Accurate identification of seizure activity, both clinical and subclinical, has important implications in the management of epilepsy. Accurate recognition of seizure activity is essential for diagnostic, management and forecasting purposes, but patient-reported seizures have been shown to be unreliable. Earlier work has revealed accurate capture of electrographic seizures and forecasting is possible with an implantable intracranial device, but less invasive electroencephalography (EEG) recording systems would be optimal. Here, we present preliminary results of seizure detection and forecasting with a minimally invasive sub-scalp device that continuously records EEG. Five participants with refractory epilepsy who experience at least two clinically identifiable seizures monthly have been implanted with sub-scalp devices (Minder), providing two channels of data from both hemispheres of the brain. Data is continuously captured via a behind-the-ear system, which also powers the device, and transferred wirelessly to a mobile phone, from where it is accessible remotely via cloud storage. EEG recordings from the sub-scalp device were compared to data recorded from a conventional system during a 1-week ambulatory video-EEG monitoring session. Suspect epileptiform activity (EA) was detected using machine learning algorithms and reviewed by trained neurophysiologists. Seizure forecasting was demonstrated retrospectively by utilizing cycles in EA and previous seizure times. The procedures and devices were well-tolerated and no significant complications have been reported. Seizures were accurately identified on the sub-scalp system, as visually confirmed by periods of concurrent conventional scalp EEG recordings. The data acquired also allowed seizure forecasting to be successfully undertaken. The area under the receiver operating characteristic curve (AUC score) achieved (0.88), which is comparable to the best score in recent, state-of-the-art forecasting work using intracranial EEG.

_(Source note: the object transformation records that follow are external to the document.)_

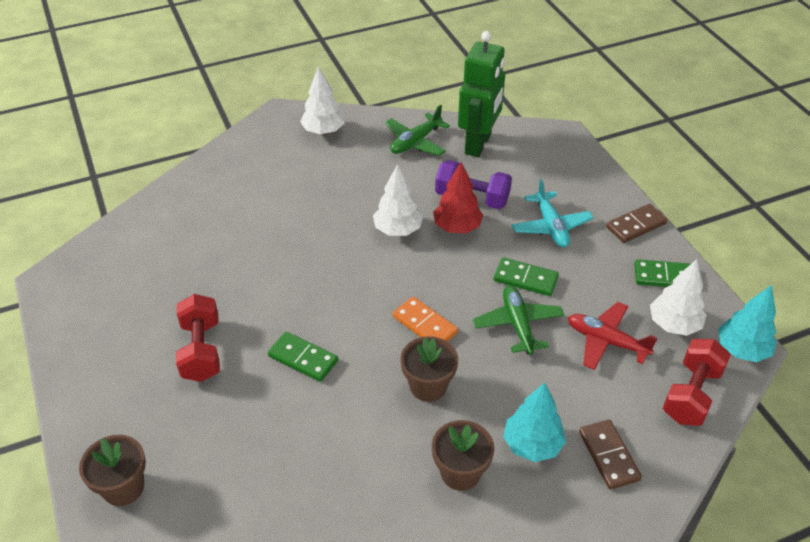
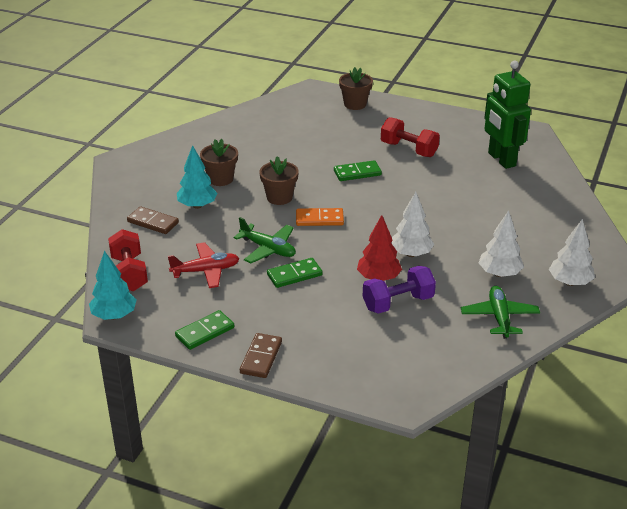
camera: 135 degrees right, 10 degrees down
green robot [458,31,505,157] -> green robot moved to [484,60,531,169]
turquoise plane [512,179,594,247] -> none
white tree [650,259,706,336] -> white tree moved to [479,210,524,277]

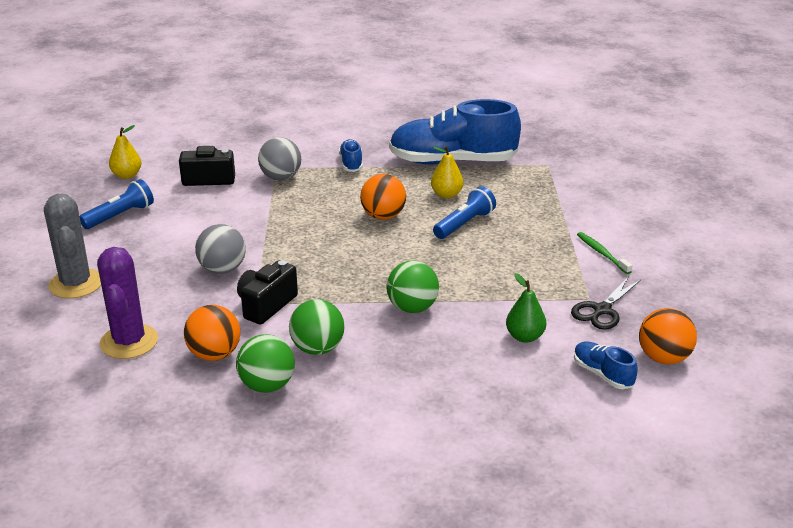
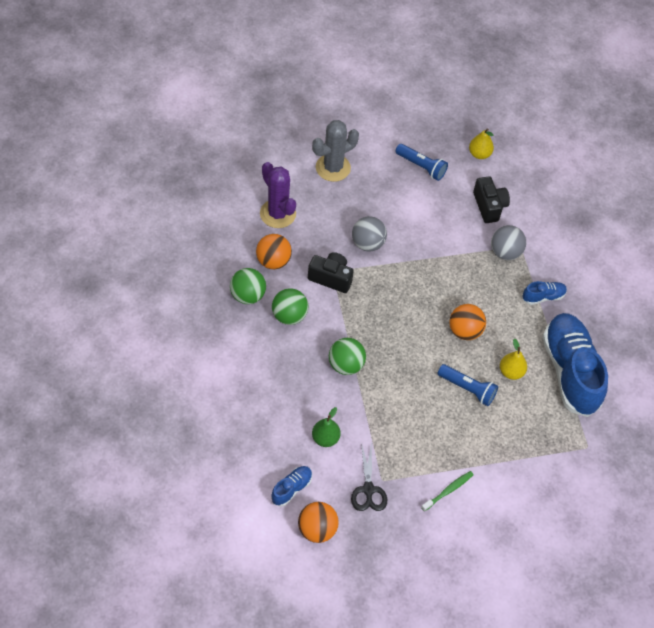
camera: 75 degrees right, 25 degrees up
purple cactus [97,247,158,359] -> purple cactus turned 75 degrees clockwise [260,162,296,228]
black scissors [571,276,641,330] -> black scissors turned 120 degrees counterclockwise [351,442,387,511]

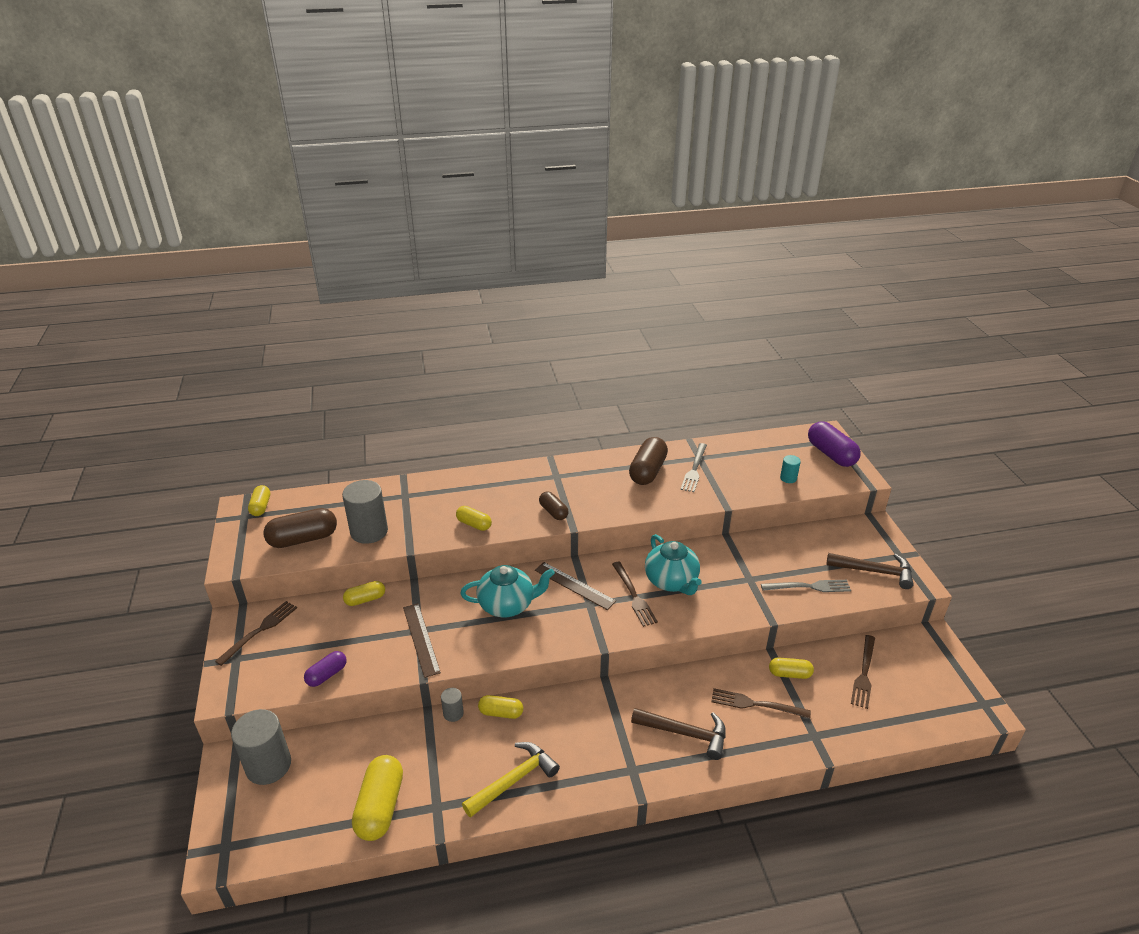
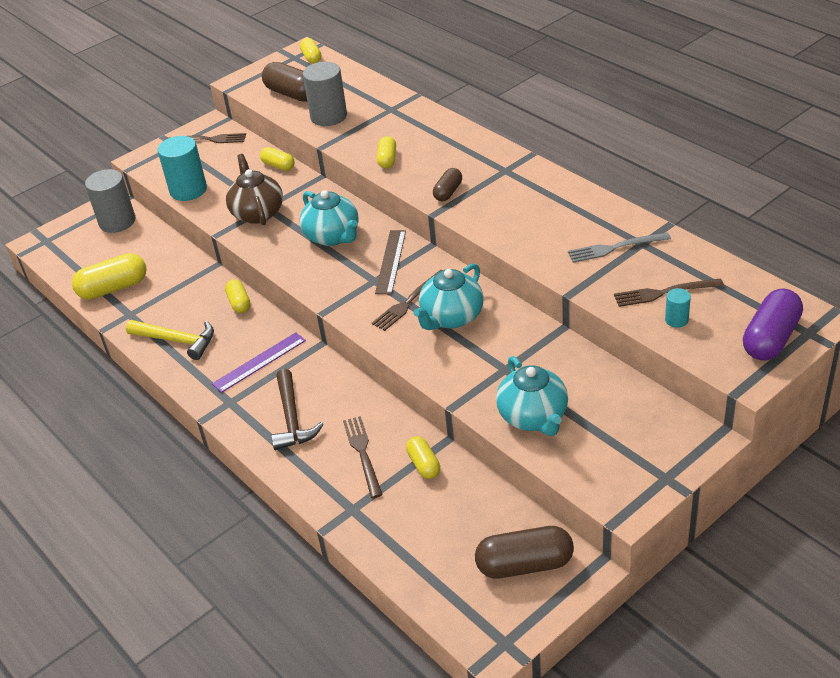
camera: 65 degrees right, 5 degrees up
yellow capsule [248,485,270,516] -> yellow capsule turned 75 degrees counterclockwise [300,38,321,64]
purple capsule [304,651,347,687] -> turquoise cylinder [158,136,207,201]
brown ruler [403,603,441,678] -> brown teapot [226,154,283,225]
grey cylinder [441,688,464,722] -> none
brown capsule [629,437,668,485] -> brown capsule moved to [475,526,574,579]
grey fork [761,580,851,592] -> turquoise teapot [496,356,568,436]
brown hammer [827,553,914,589] -> none
brown fork [851,635,875,709] -> brown fork moved to [614,278,724,307]
none -> purple ruler [212,332,306,393]

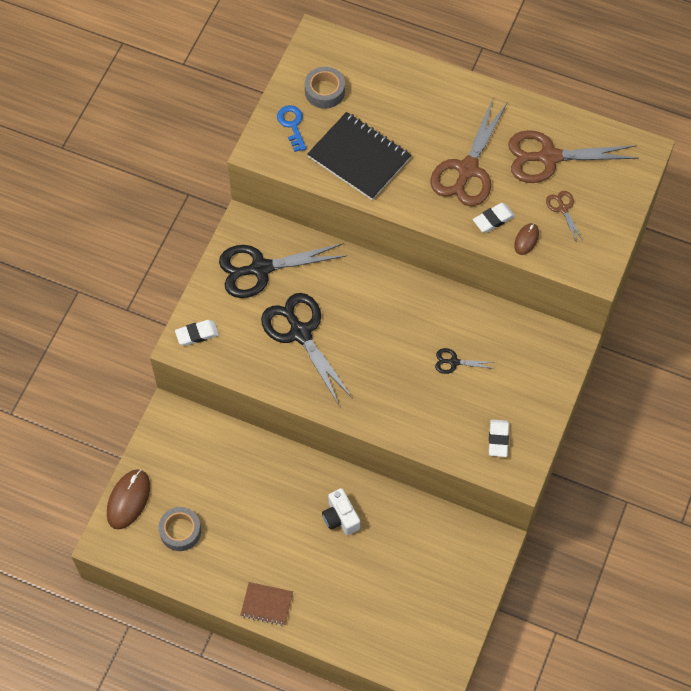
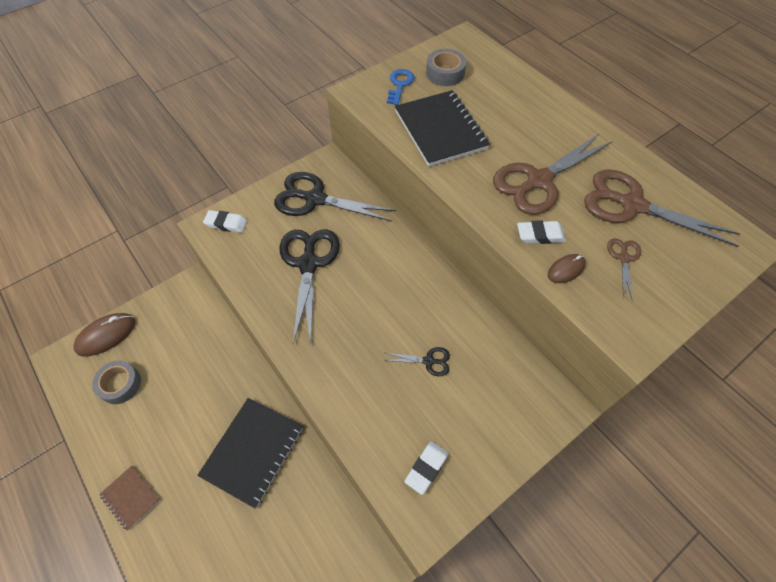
camera: 30 degrees right, 5 degrees down
white camera [322,488,360,535] -> black notebook [197,398,303,508]
black scissors [435,348,495,374] -> black scissors turned 150 degrees clockwise [383,347,450,376]

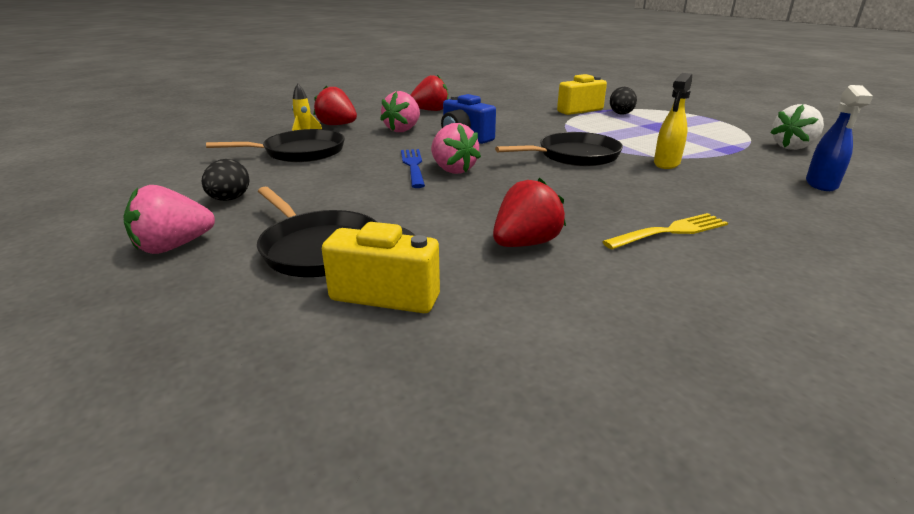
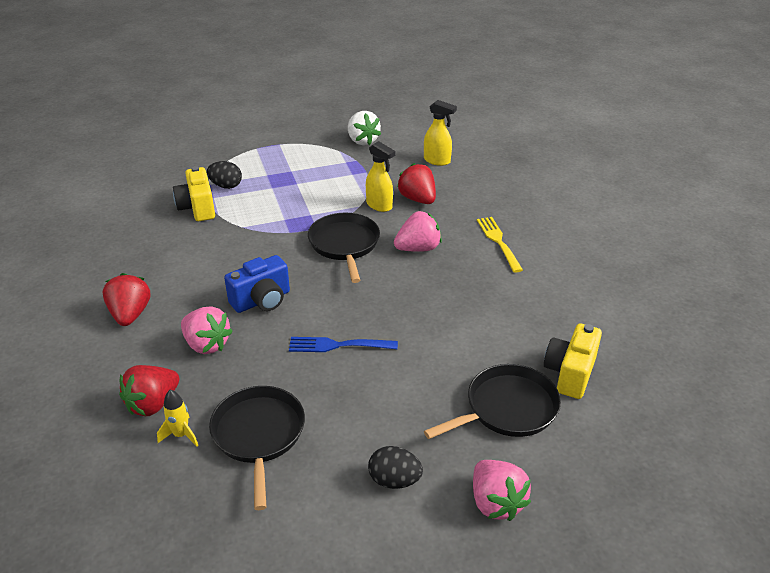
camera: 80 degrees left, 10 degrees up
pink strawberry [431,123,481,174] -> pink strawberry moved to [394,211,442,252]
red strawberry [493,178,566,247] -> red strawberry moved to [397,163,436,204]
blue spray bottle [806,85,873,191] -> yellow spray bottle [424,100,457,166]

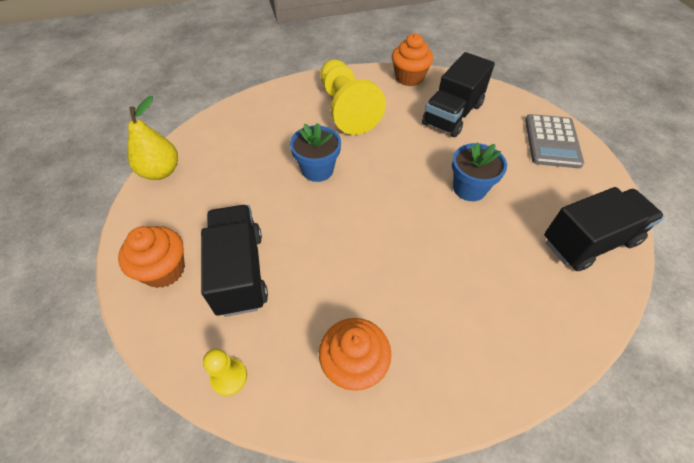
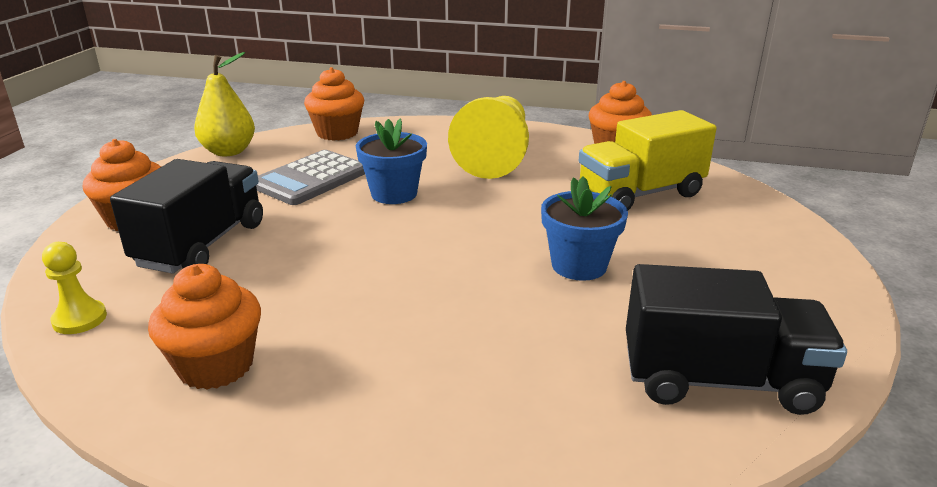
camera: 30 degrees right, 25 degrees down
black truck [422,52,495,137] -> yellow truck [578,110,717,210]
grey calculator [525,114,584,168] -> grey calculator moved to [256,150,365,205]
none -> orange cupcake [304,67,364,141]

准确识别癫痫发作活动,包括临床发作和亚临床发作,对癫痫的管理具有重要意义。准确识别癫痫发作活动对于诊断、管理和预测目的至关重要,但患者报告的发作情况已被证明不可靠。早期研究表明,使用植入式颅内装置可以准确捕捉脑电图癫痫发作并进行预测,但侵入性较小的脑电图(EEG)记录系统将是最佳选择。在此,我们展示了使用一种微创头皮下装置连续记录脑电图进行癫痫发作检测和预测的初步结果。五名每月至少经历两次临床可识别癫痫发作的难治性癫痫患者被植入了头皮下装置(Minder),该装置从大脑的两个半球提供两个通道的数据。数据通过耳后系统持续采集,该系统也为装置供电,并无线传输到手机,然后通过云存储可远程访问。在为期1周的动态视频脑电图监测期间,将头皮下装置的脑电图记录与传统系统记录的数据进行了比较。使用机器学习算法检测可疑癫痫样活动(EA),并由训练有素的神经生理学家进行审查。通过利用EA中的周期和先前的癫痫发作时间进行回顾性癫痫发作预测。这些程序和装置耐受性良好,未报告重大并发症。在头皮下系统上准确识别出癫痫发作,同时期传统头皮脑电图记录的时间段在视觉上证实了这一点。所获取的数据也使得能够成功进行癫痫发作预测。获得的受试者操作特征曲线下面积(AUC评分)为0.88,这与近期使用颅内脑电图进行的最先进预测工作中的最佳评分相当。